Nevertheless, the price increases proposed are substantial. The average increase in the MSP is 26 per cent. Except arhar, urad and groundnut the MSP for all crops has increased in double digits.

None of the proposed increase gives farmers any return close to 50 per cent over C2. Bajra could come close at an estimated return of 45 per cent over its estimated C2 cost.

Bajra has been treated exceptionally. Returns over cost of production of this crop would be 97 per cent.

The new MSP of bajra is Rs.1,950 per quintal. This is 36.8 per cent higher than the earlier MSP of Rs.1,425 per quintal. It is also 57.5 per cent higher than the current market price of Rs.1,237.7 per quintal. The implicit cost of production of bajra is Rs.990 per quintal. This implies that the current market price already yields a return of about 25 per cent. But, the government has raised this return to a massive 97 per cent.

Bajra is a late-sowing kharif crop and the announcement could have a major impact on its sowing. Till June 29, bajra sowing this year was 67.5 per cent lower than it was during the similar period last year. In terms of sowing, bajra has been the worst performing crop so far this year. The handsome award given by the government could possibly bring back some of the acreage to the coarse cereal.
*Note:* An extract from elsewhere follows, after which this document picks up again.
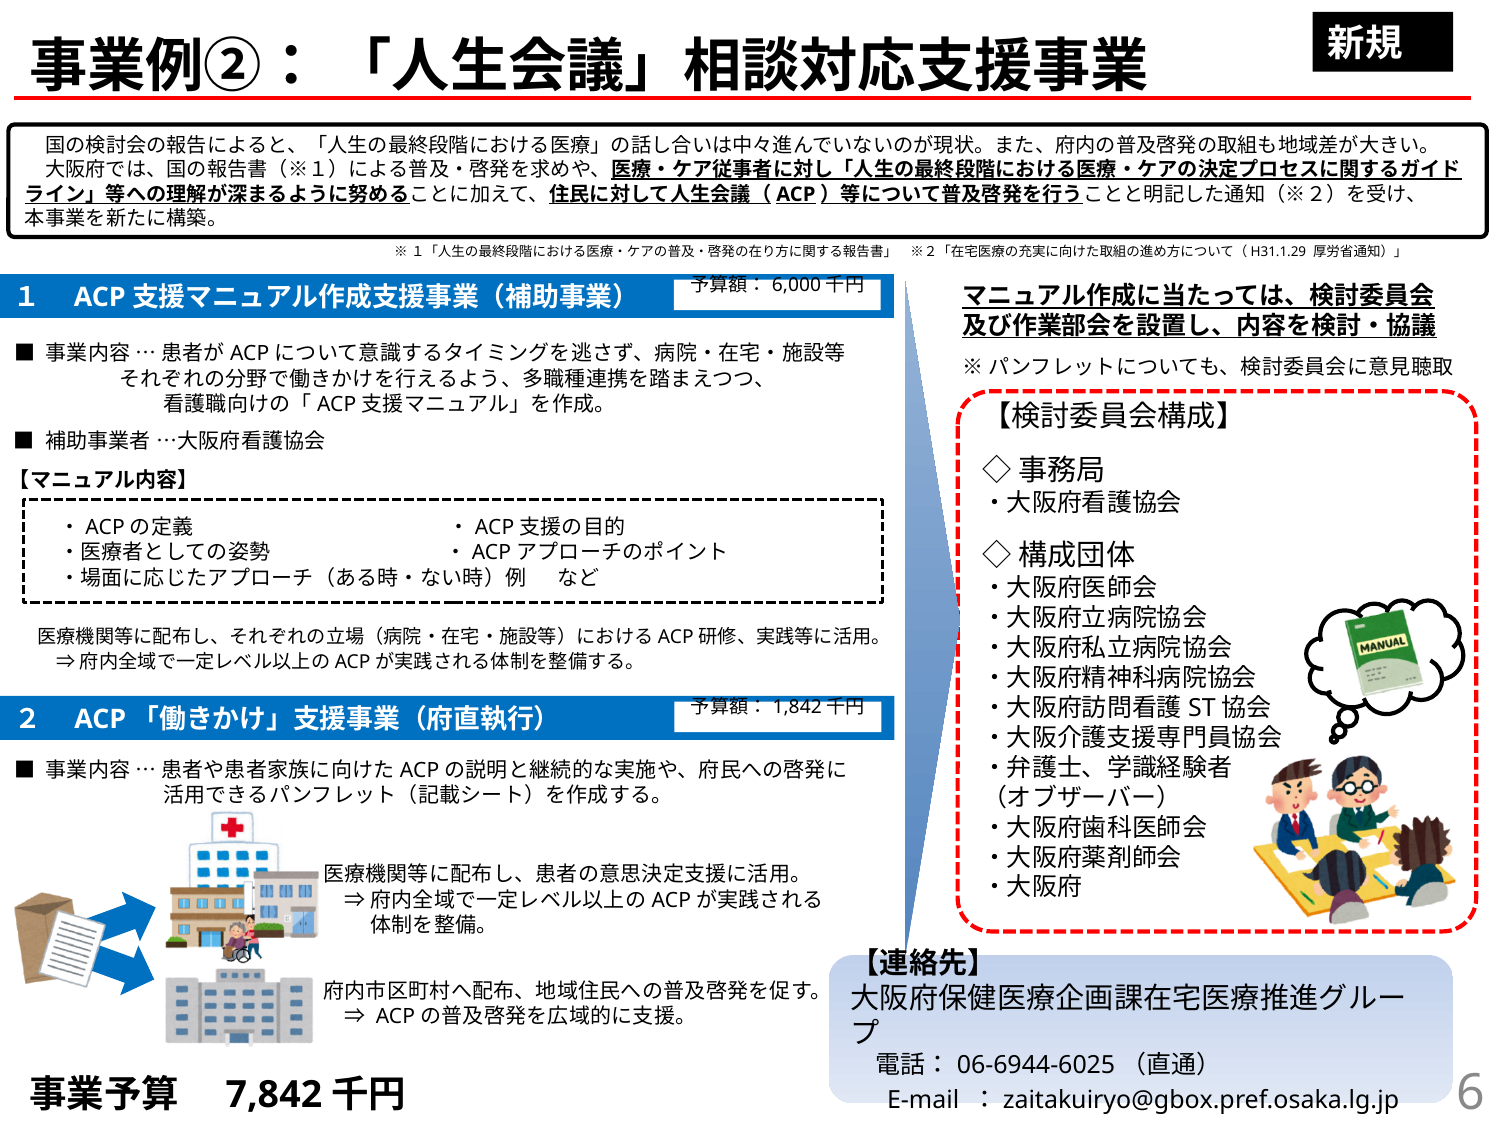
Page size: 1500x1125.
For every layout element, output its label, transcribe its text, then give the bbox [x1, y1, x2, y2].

Rajasthan accounts for 56 per cent of the area sown under bajra. And, over one-third of the area sown under kharif crops in Rajasthan is under bajra. The impact on the state of Rajasthan evidently could be big this kharif season. Given that Rajasthan is one of the states that will go to polls later in 2018, the political implication of this extraordinary award is inescapable.
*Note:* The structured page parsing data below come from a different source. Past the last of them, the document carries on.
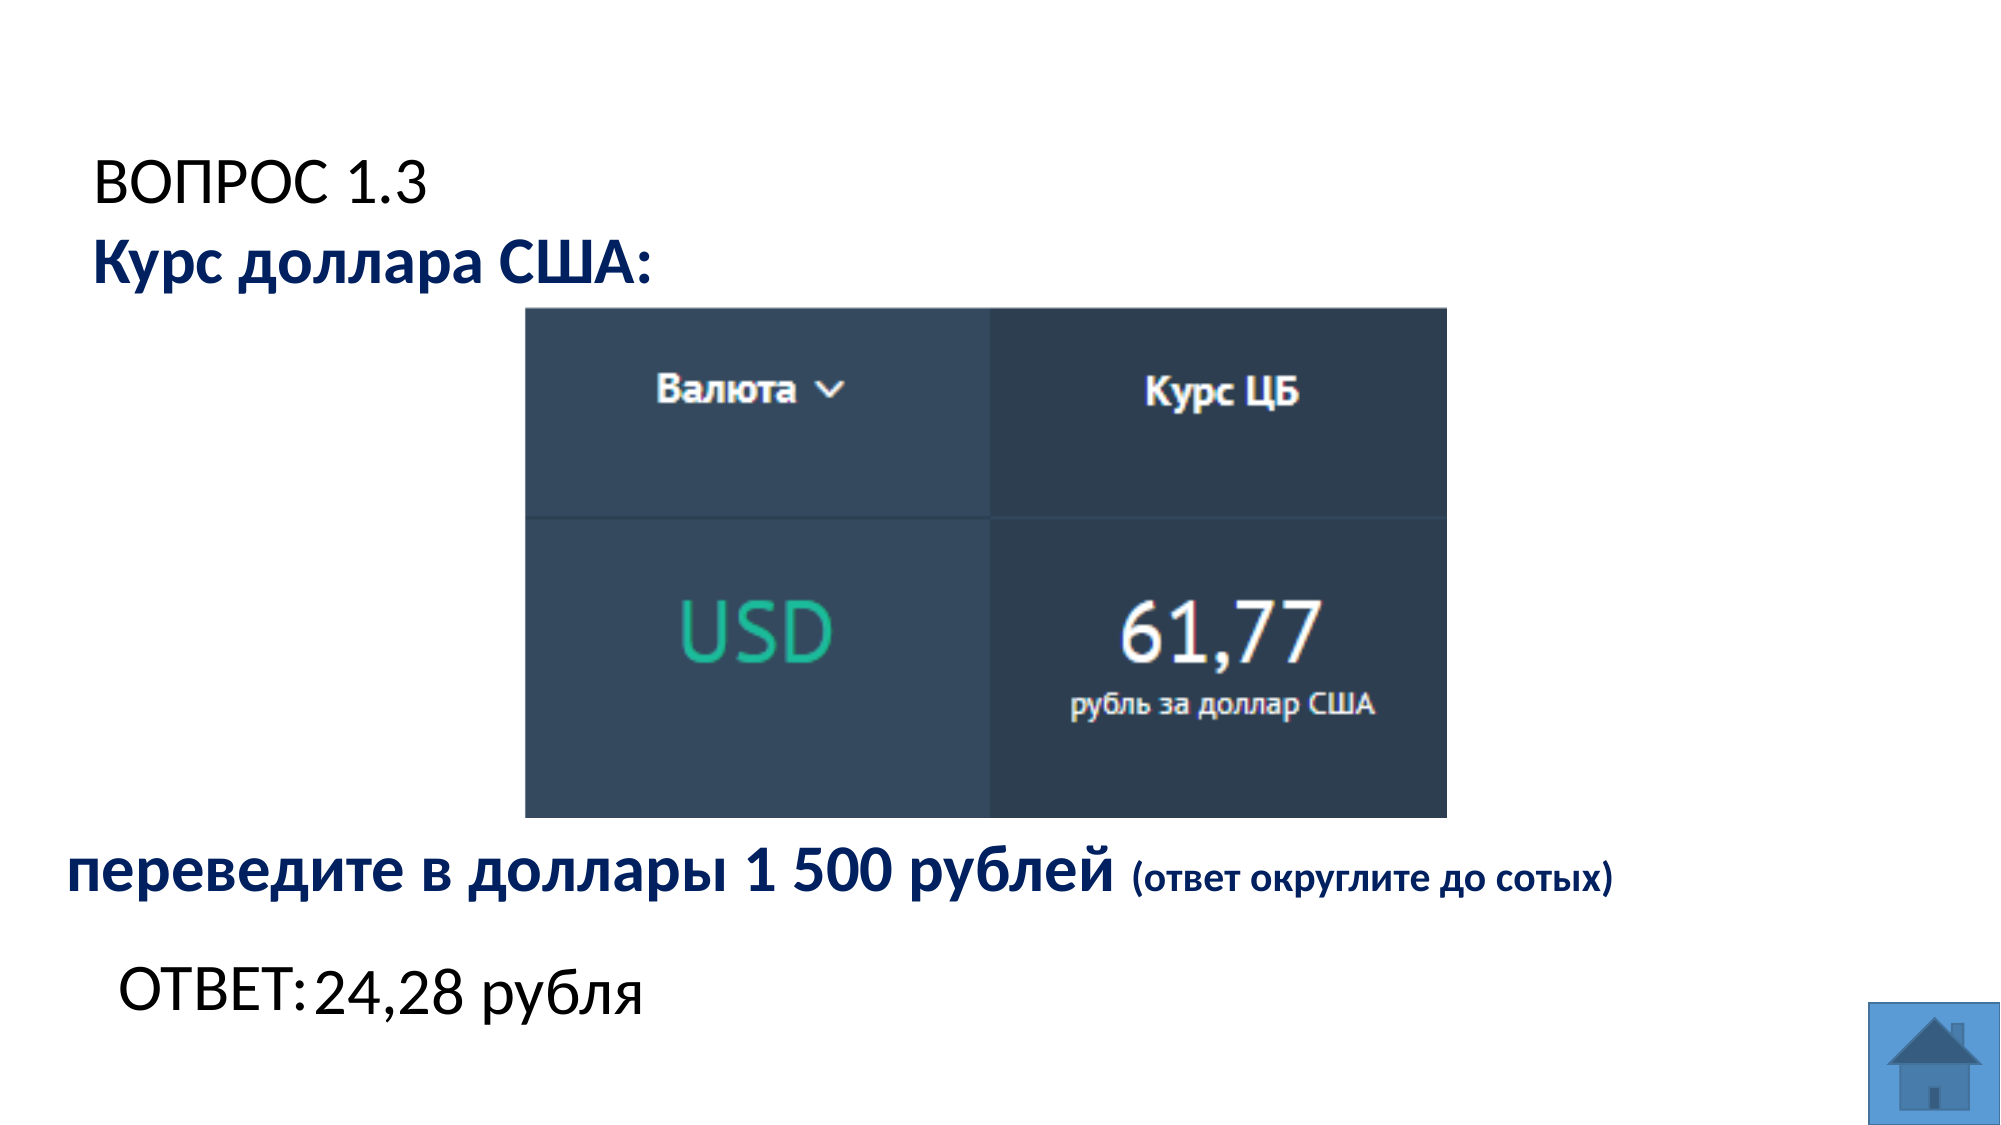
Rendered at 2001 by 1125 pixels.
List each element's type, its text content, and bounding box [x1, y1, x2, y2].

picture [524, 306, 1447, 818]
text_box 24,28 рубля [298, 940, 1076, 1036]
text_box ОТВЕТ: [103, 936, 352, 1031]
text_box ВОПРОС 1.3 Курс доллара США: [78, 129, 856, 305]
text_box [1868, 1002, 2000, 1125]
text_box переведите в доллары 1 500 рублей (ответ округлите до сотых) [51, 817, 1682, 912]
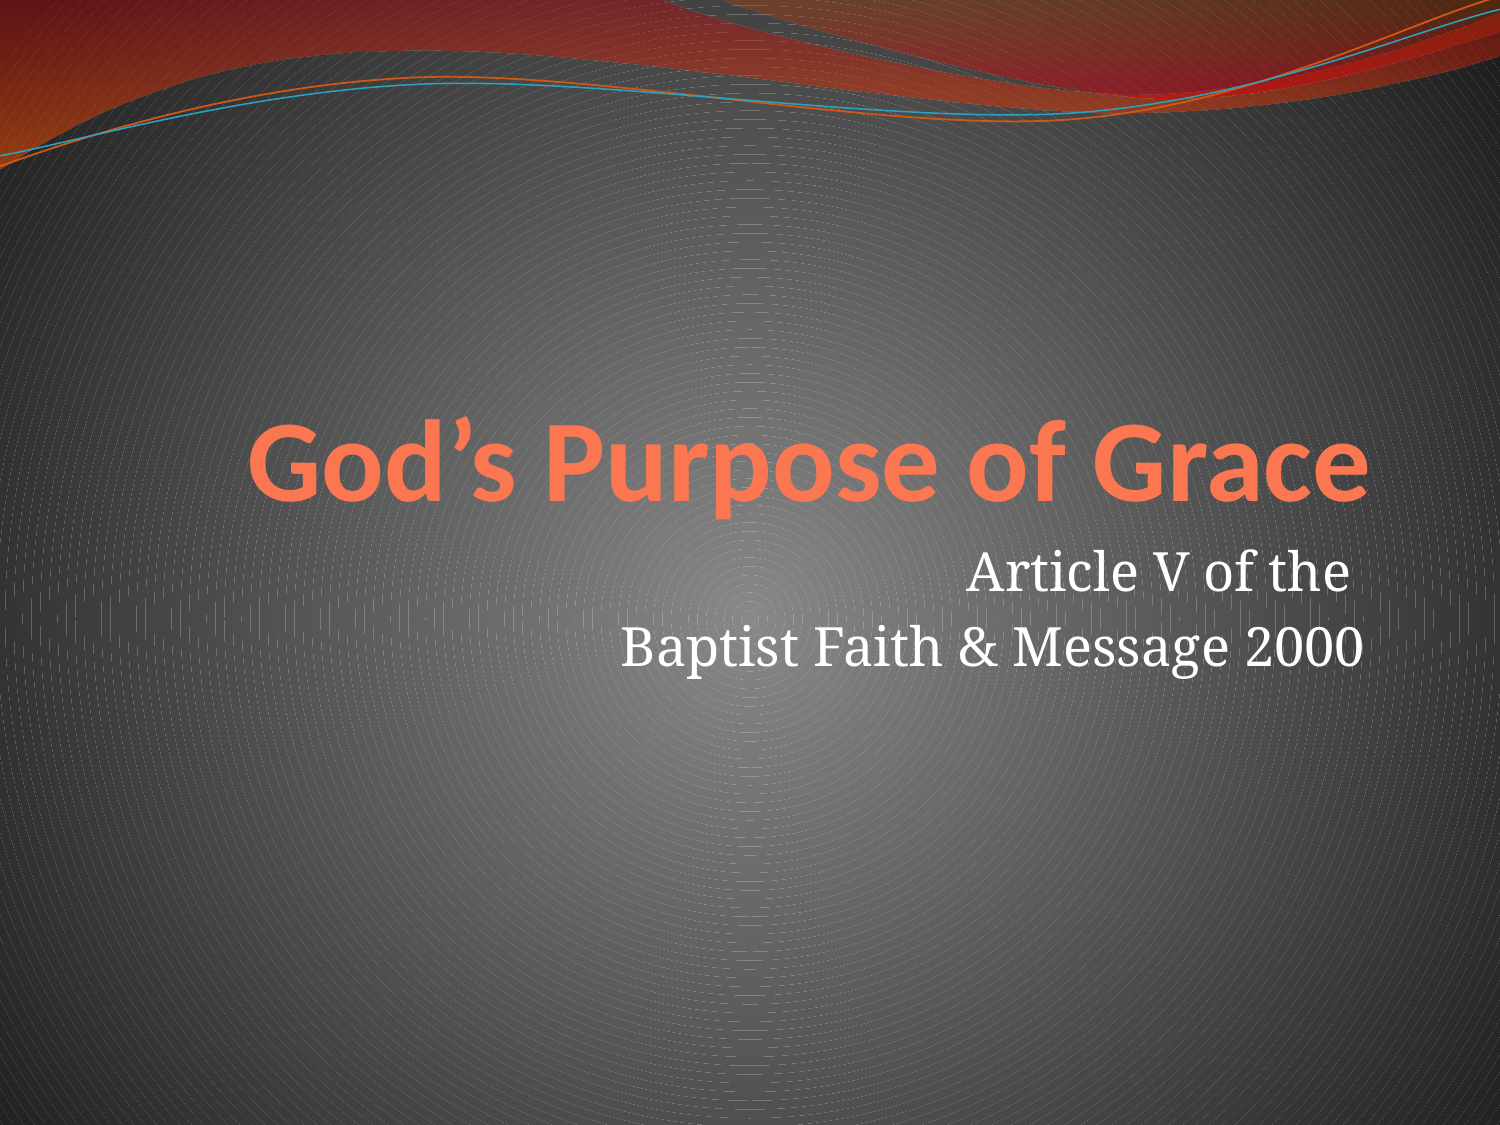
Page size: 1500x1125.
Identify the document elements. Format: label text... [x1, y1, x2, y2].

Arhar and urad are the two major pulses that have been awarded higher-than 50 per cent returns in the MSP announcement. Like bajra, both these crops have seen low acreage this season and current market prices are very low compared to their prices in the past two years.

Farmers could be enthused by the MSP for arhar which at Rs.5,675 per quintal, is 55 per cent higher than average market price in June 2018. However, the prices are 13.6 per cent lower than a year ago and less than half their level two years ago. Two years ago the price of arhar was Rs.8,698.2 per quintal. The situation is similar for urad. The MSP at Rs.5,600 per quintal is 50.6 per cent higher than the market price of Rs.3,719.4 per quintal. The market price a year ago was Rs.5,327.8 per quintal and two years ago it was Rs.10,488.3 per quintal.

The proposed MSPs for soyabean and sesamum crop may not make any material difference to farmers. The proposed MSP for soyabean is close to its market price and that for sesamum is lower than the market price.

The MSP for maize is 50.3 per cent higher than its A2+FL cost. But, the crop has a much higher C2. As a result, the proposed MSP works out to be about 30 per cent lower than the estimated C2 cost. However, the MSP is 30 per cent higher than the market price.

The proposed MSP of paddy is also only 9 per cent above the current market price. This could have only a marginal impact.

If rains make good progress, sowing of groundnut could improve as the proposed MSP is 10 per cent higher than the current MSP.

While rains have improved after their brief lull, sowing of kharif crops is still quite low. As of end of June these were nearly 21.6 per cent lower than their level a year ago. While the kharif MSPs look impressive, they are unlikely to make a difference to sowing of pulses. Except bajra the impact on other crops could also be only marginal.

Besides, the press release by the government leaves a crucial uncertainty with respect to the implementation of the MSPs. It states “NITI Aayog, in consultation with Central and State Governments, will put in place a fool-proof mechanism so that farmers will get adequate price for their produce.” This implies that the mechanism is not necessarily a government purchase at the MSP and that the mechanism is yet to be worked out in consultation with multiple agencies.

It is pertinent to note here that lack of government procurement was a major cause for farmers’ distress in Madhya Pradesh and Maharashtra in the case of arhar. MSP announcement alone may not be sufficient to meet farmer expectations.